Document passage:
◆ ◆ ◆ ◆

Before the late 1990s, all overseas acquisitions required special approval. For
example, Capital Steel’s 1992 acquisition of Peru’s Marcona Iron Ore needed specific State
Council approval.
Moreover, some government voices argued that companies
should utilize domestic resources rather than spend money for mines and labor
abroad. As a result, acquiring mineral resources abroad was sometimes criticized
as “foolish.”
“At that time, there wasn’t enough understanding of
mergers and acquisitions,” Dan said. “No consideration was given to changing a
national policy to encourage the use of domestic and international
resources.”
Few overseas investment projects were made through the
1990s. In addition to Capital Steel’s US$ 120 million purchase of a 98 percent
stake in Marcona – a weak investment, as it turned out – the Chinese steel
company Angang and Australia’s Terman Co. agreed in 1994 to jointly
developed Western
Australia’s Giuliaono mine.
Meanwhile, as CNMIEC’s man in Australia, Xu
was far away from debates at home over overseas investments. That freed him to
pursue resource deals. He started using Chinese teams for resource explorations
in Australia. Then, with US$ 30 million
from CNMIEC, Xu set up a wholly owned subsidiary Sino Mining International. In a
few years, he worked his way up to general manager.
Sino Mining became China’s earliest
overseas mining investment platform. Its first major move was the purchase of
the oxidized aluminum business of Alcoa Worldwide Alumina and Chemicals (AWAC),
a cooperative project of Alcoa and Australia’s WMC. Sino Mining paid US$
240 million, and Alcoa agreed to provide 400,000 tons of oxidized aluminum at
cost annually for 30 years. The contract was worth an estimated US$ 2.1 billion.
CNMIEC and its successor, Minmentals, eventually saw a substantial return on the
investment.
But the Sino Mining venture failed to meet its potential.
The company had an option to increase its investment in three phases over three
years. Each phase would have raised the amount of oxidized aluminum by 200,000
tons, for an annual total of 1 million tons. But at the turn of the century,
CNMIEC found itself in dire straits, unable to make any extra
investment.
Xu’s career slipped as well. Despite his status as a
pioneer for overseas investments, he lost his job and his marriage
failed.
Sino
Mining’s Legacy
But Xu stayed in the game. Now, he’s the executive
director at Sino Gold (ASX: SGX, HKSE: 01862) and in charge of the company’s
mainland operations.
Sino Gold is considered China’s only
successful foreign-linked gold company. It’s listed on the Australian Stock
Exchange and joined the Hong Kong exchange in
2007. It was built on the remnants of Sino Mining, which dissolved in a
management buyout after shifting its oxidized aluminum operations to Minmetals
in 2000.
When Sino Mining was established, Xu opted for a western
mode of operations with three, core executives lured from Australia’s
Macquarie Bank. Nick Curtis, formerly responsible for the bank’s bulk
commodities, became CEO, while Curtis’ right-hand man Jacob Klein took a post on
the executive committee and was promoted in 1999 to vice director of operations.
Michael Cosgrove, formerly of the Macquarie’s
Corporate Finance Division, took charge of
development.
Klein later became the CEO of Sino Gold, while Cosgrove
is now CEO of Asian-American Coal Co. Both continue working in
China.

◆ ◆ ◆ ◆

Data listing:
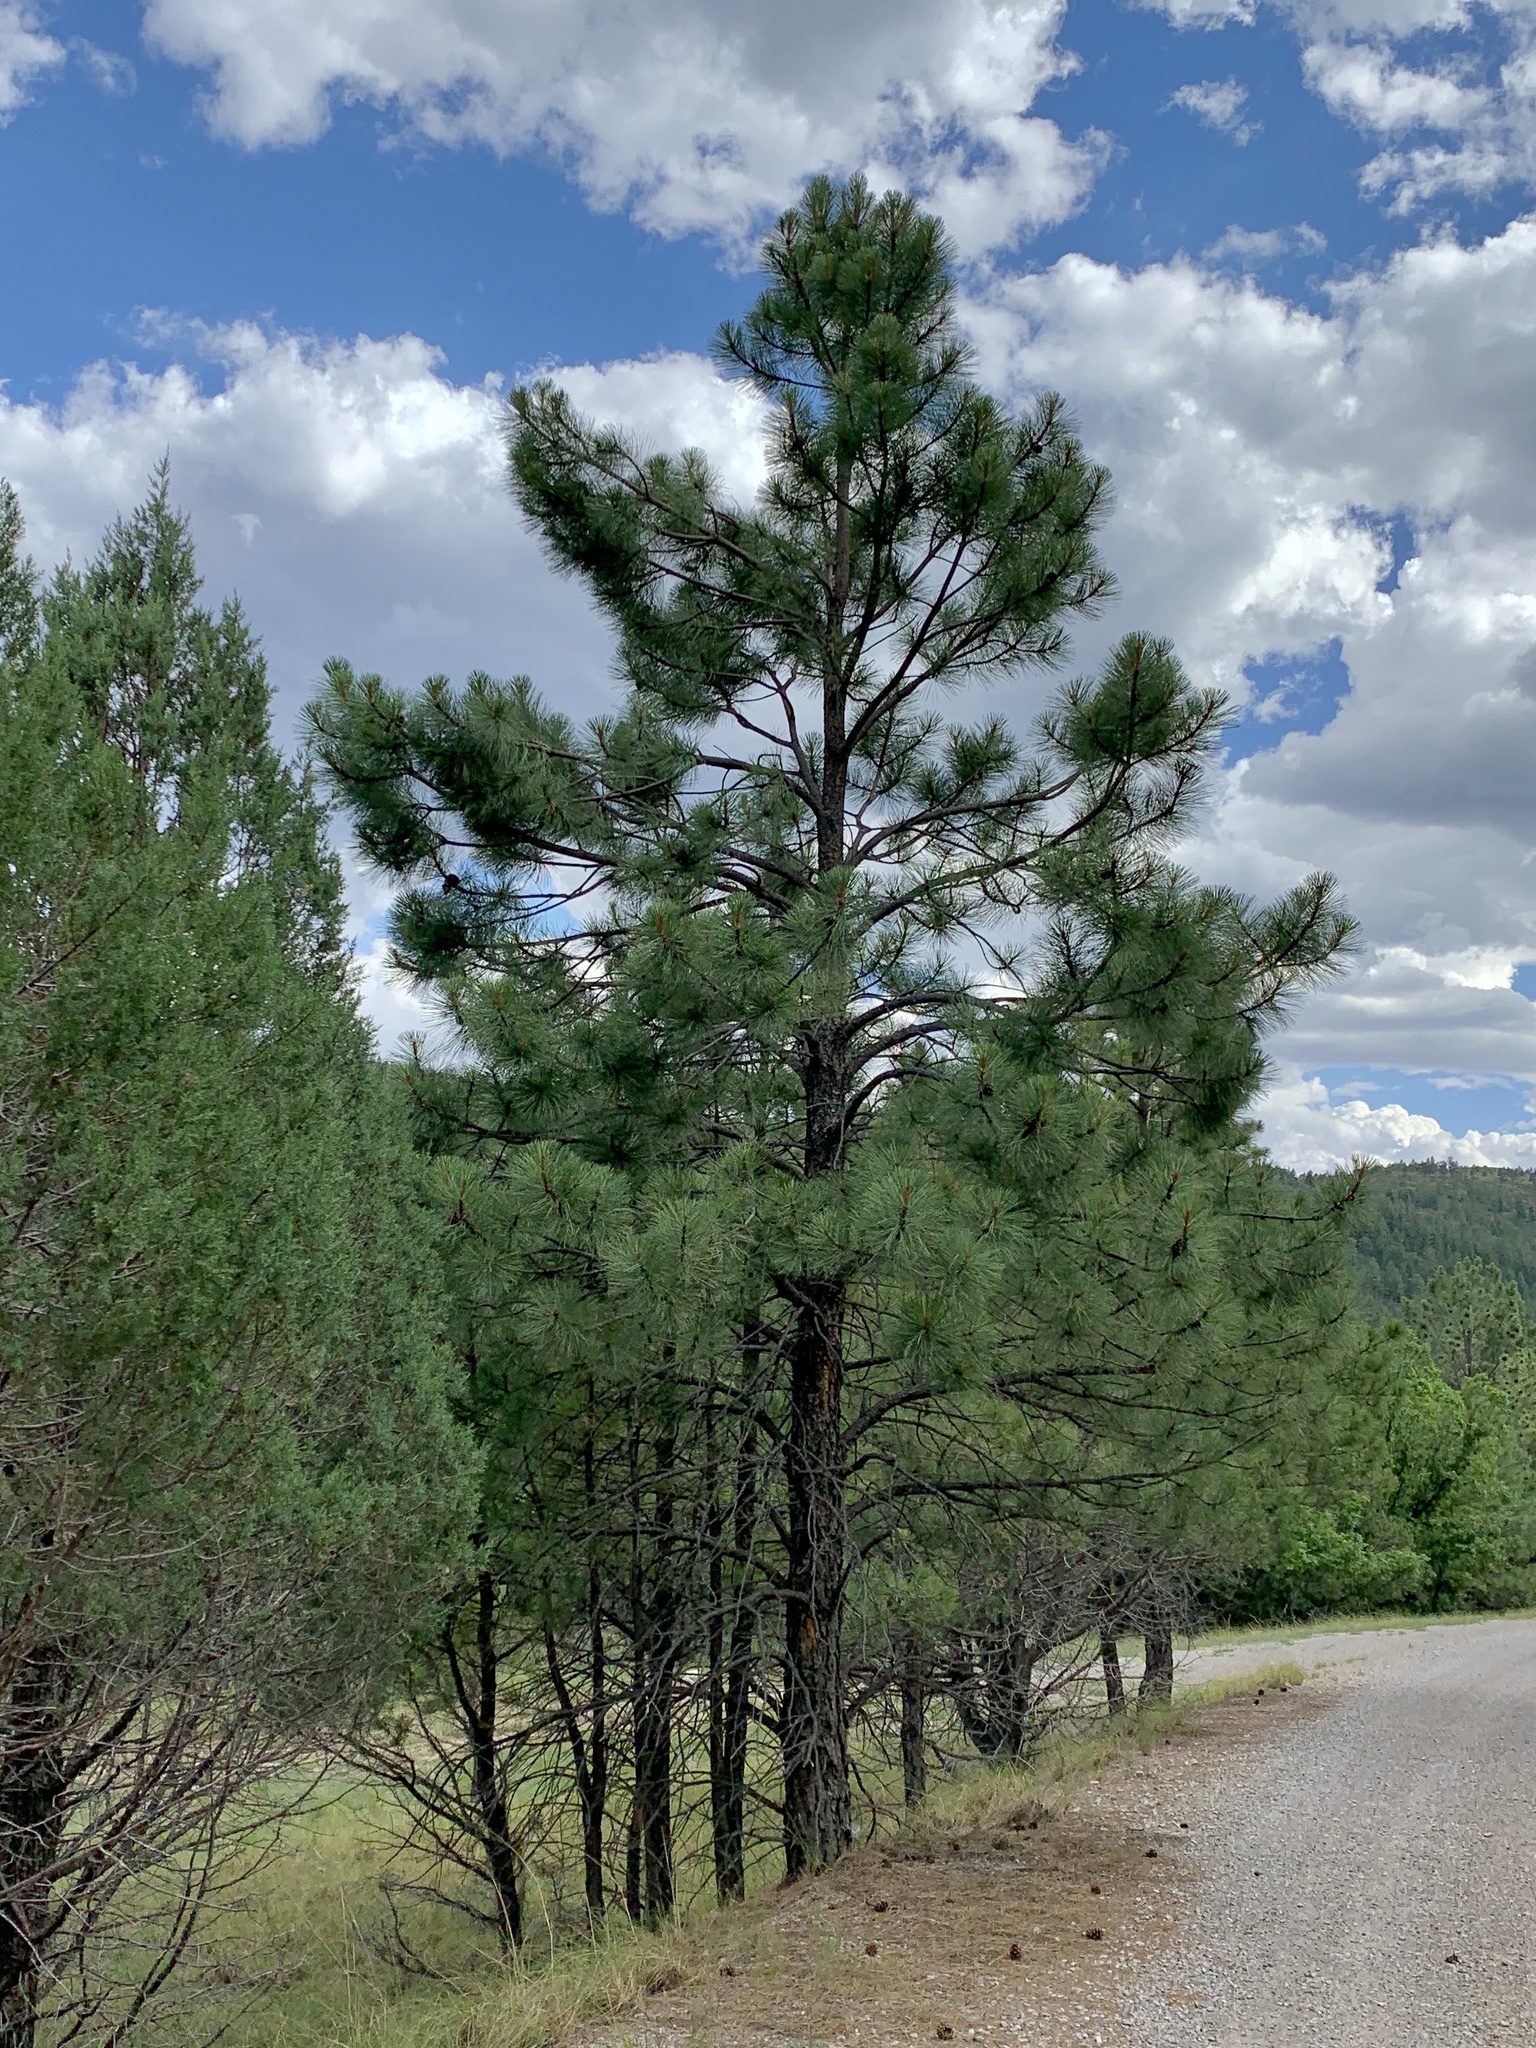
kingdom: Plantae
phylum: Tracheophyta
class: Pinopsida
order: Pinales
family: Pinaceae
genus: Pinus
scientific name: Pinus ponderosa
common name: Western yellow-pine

◆ ◆ ◆ ◆

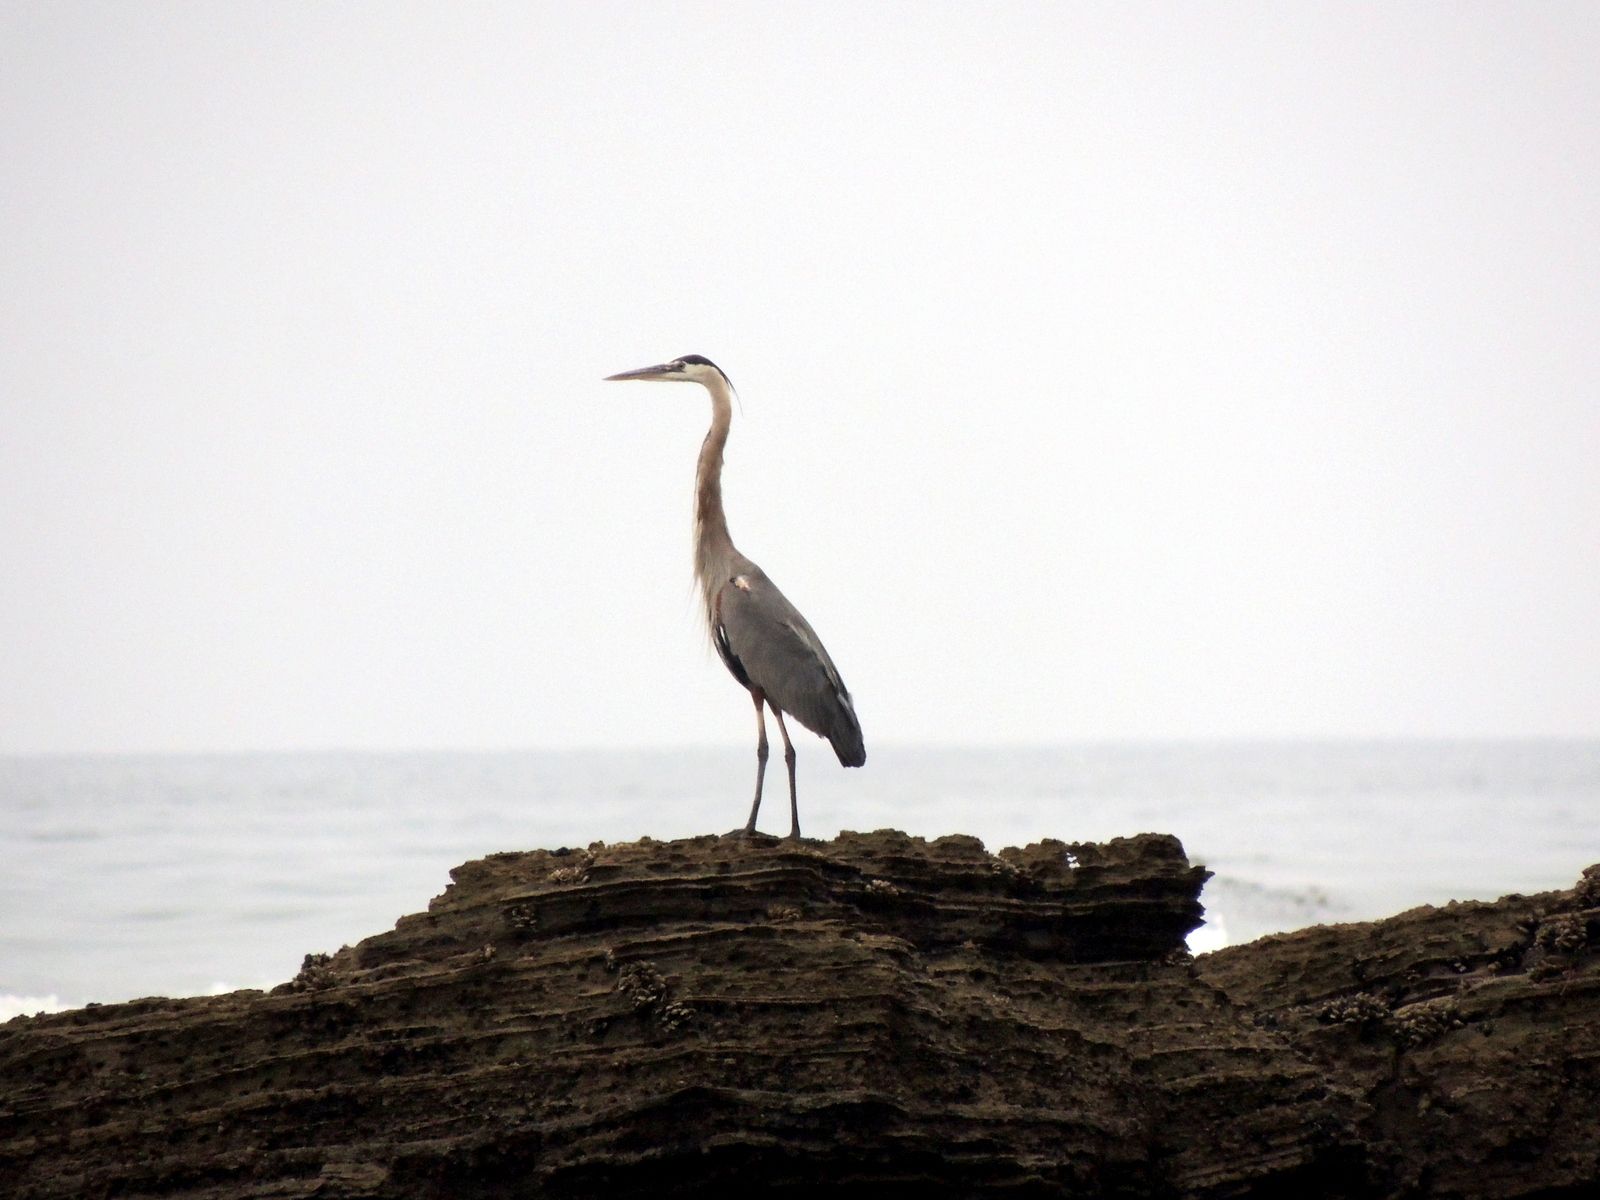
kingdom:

◆ ◆ ◆ ◆

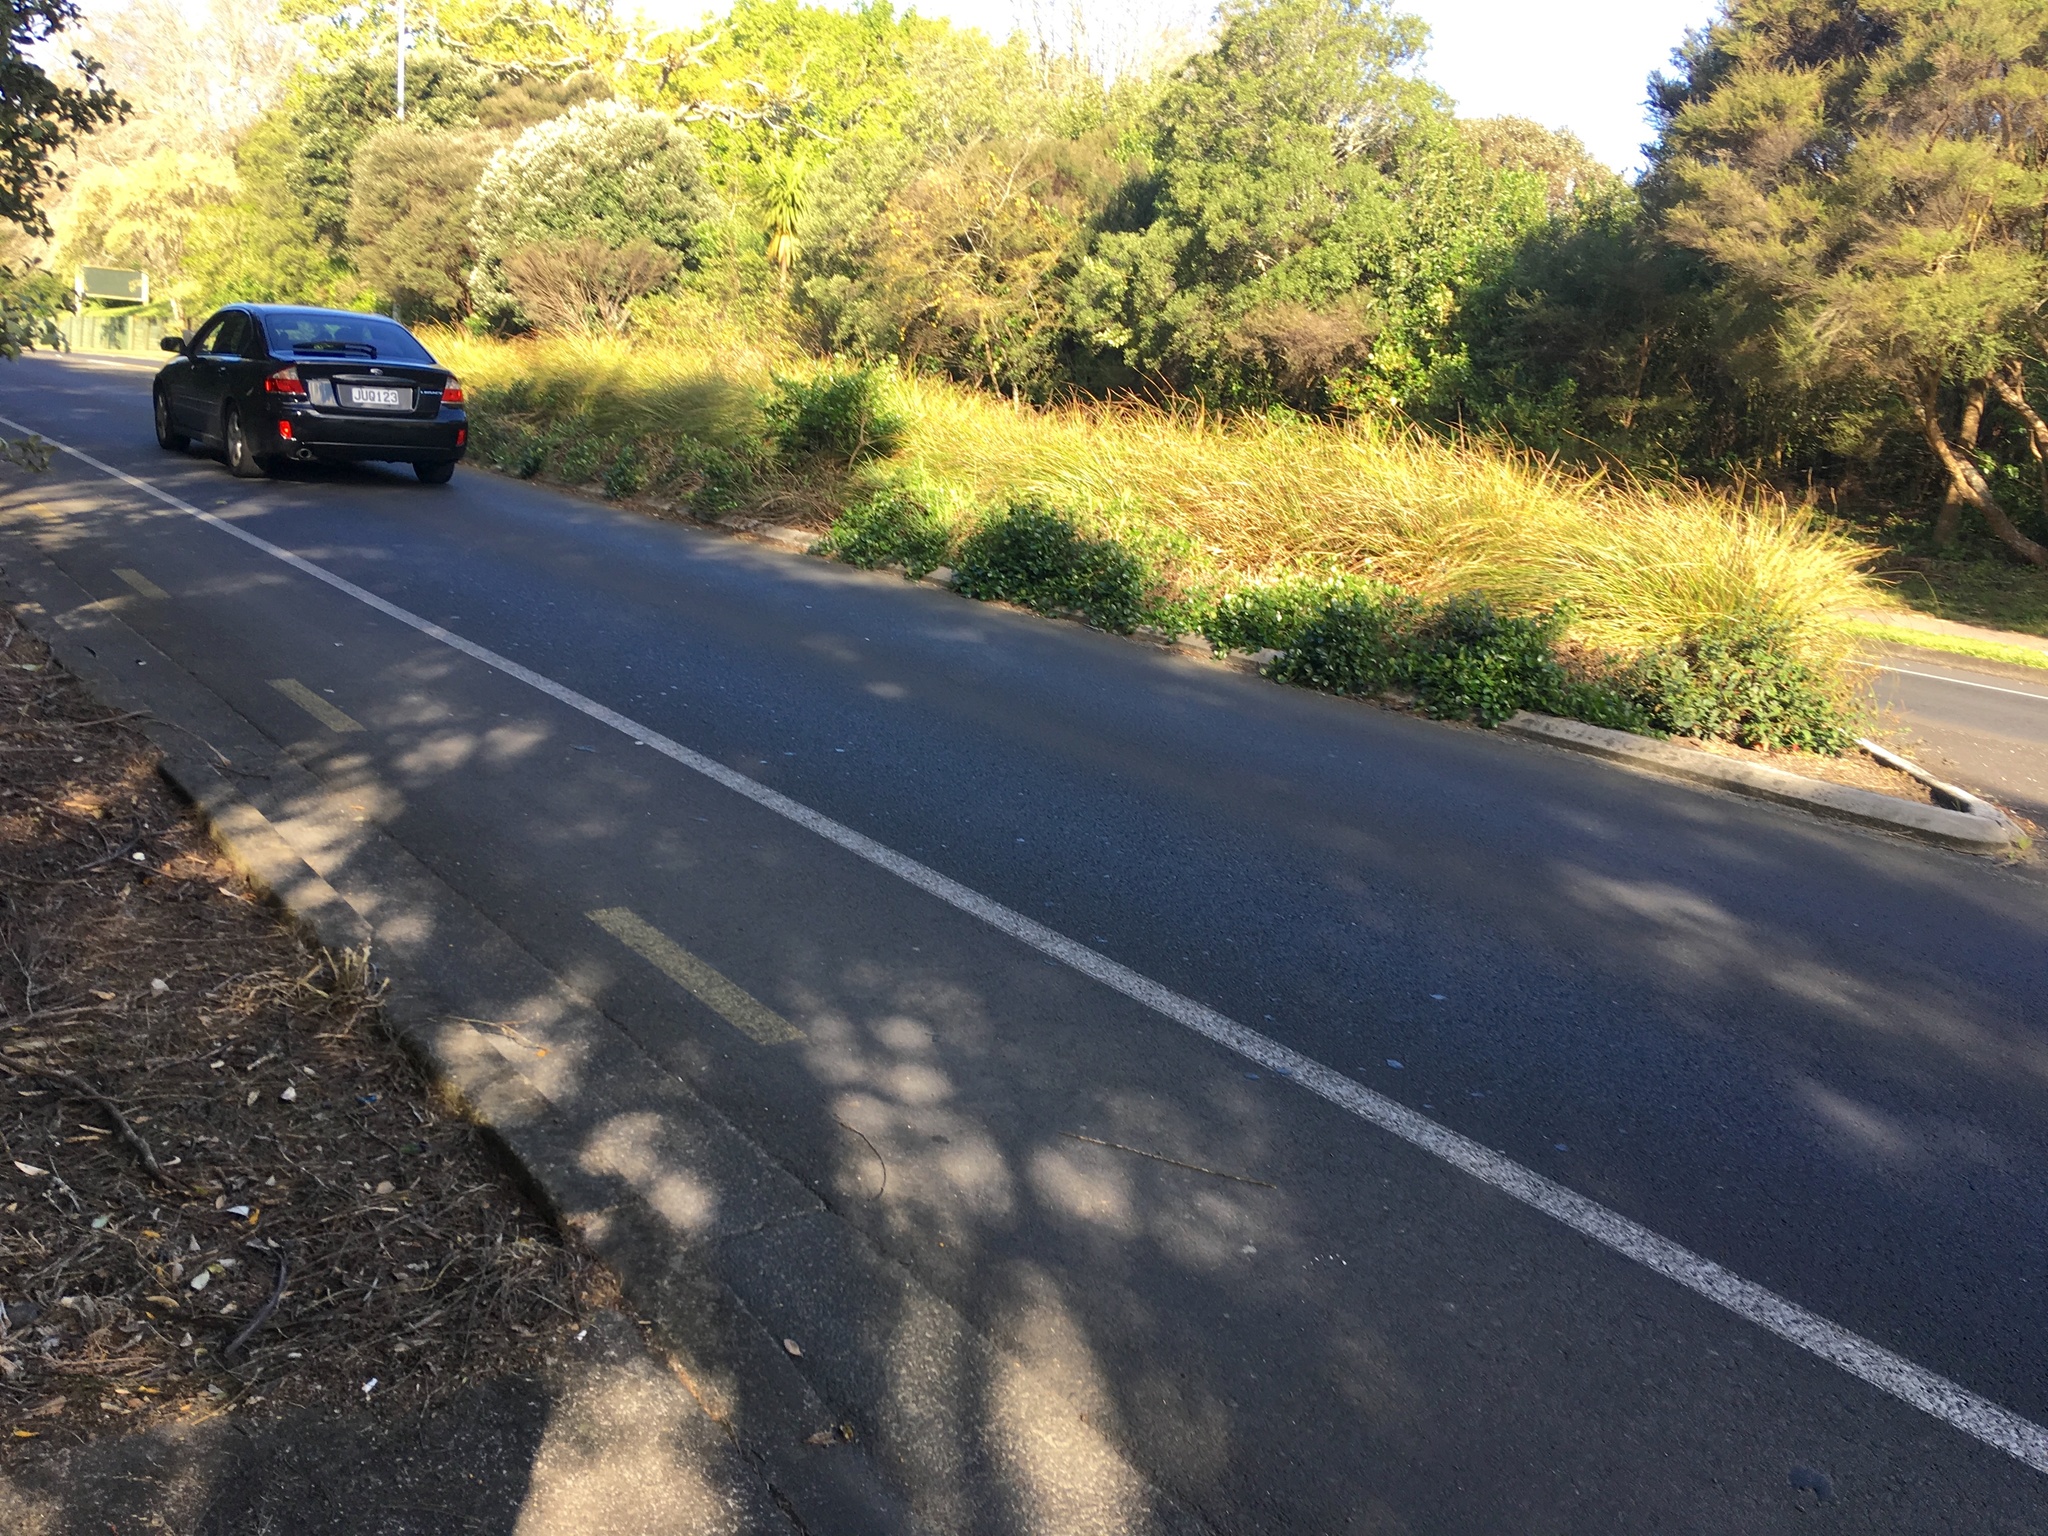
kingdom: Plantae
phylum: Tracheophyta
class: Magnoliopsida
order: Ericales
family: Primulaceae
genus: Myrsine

◆ ◆ ◆ ◆

Prompt 1: In the passage on Chinese overseas mining investment, how much did Sino Mining pay for the oxidized aluminum business of AWAC?
Prompt 2: Write out everything from "But the Sino" down to "mainland operations." in the passage on Chinese overseas mining investment.
Answer using only the passage on Chinese overseas mining investment.

Finished answer 1: US$ 240 million.

Finished answer 2:
But the Sino Mining venture failed to meet its potential.
The company had an option to increase its investment in three phases over three
years. Each phase would have raised the amount of oxidized aluminum by 200,000
tons, for an annual total of 1 million tons. But at the turn of the century,
CNMIEC found itself in dire straits, unable to make any extra
investment.
Xu’s career slipped as well. Despite his status as a
pioneer for overseas investments, he lost his job and his marriage
failed.
Sino
Mining’s Legacy
But Xu stayed in the game. Now, he’s the executive
director at Sino Gold (ASX: SGX, HKSE: 01862) and in charge of the company’s
mainland operations.